Make an exact copy of the entries, taking out every picture.

== Material provided ==

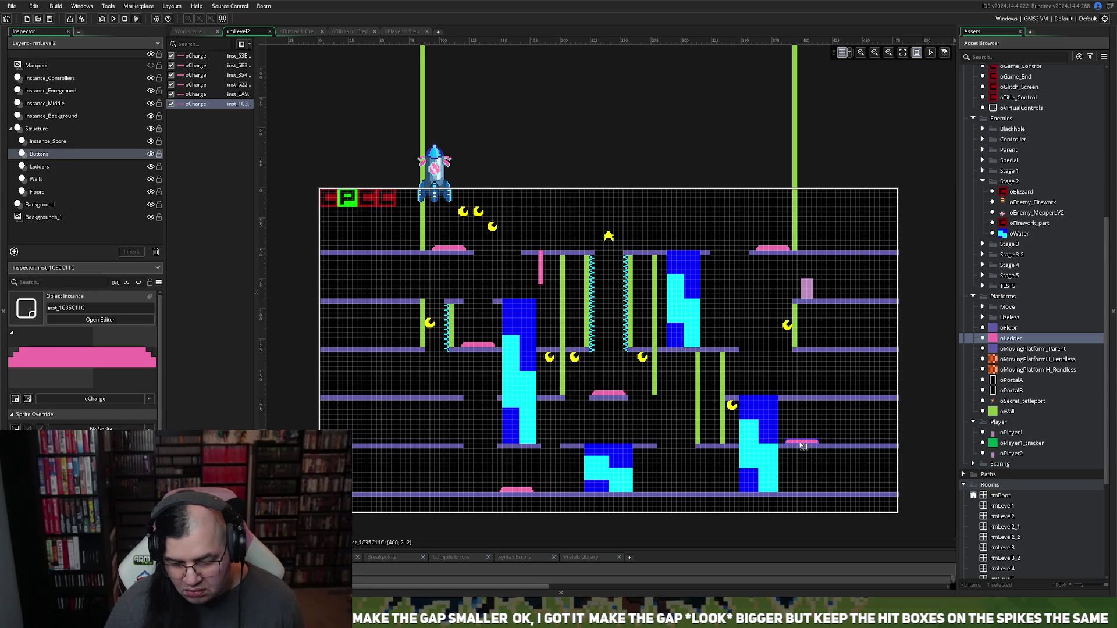
mouse_move(804, 446)
mouse_down()
mouse_move(681, 429)
mouse_move(439, 446)
mouse_up()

===

* _Answer for this exercise_:
mouse_move(804, 446)
mouse_down()
mouse_move(681, 429)
mouse_move(439, 446)
mouse_up()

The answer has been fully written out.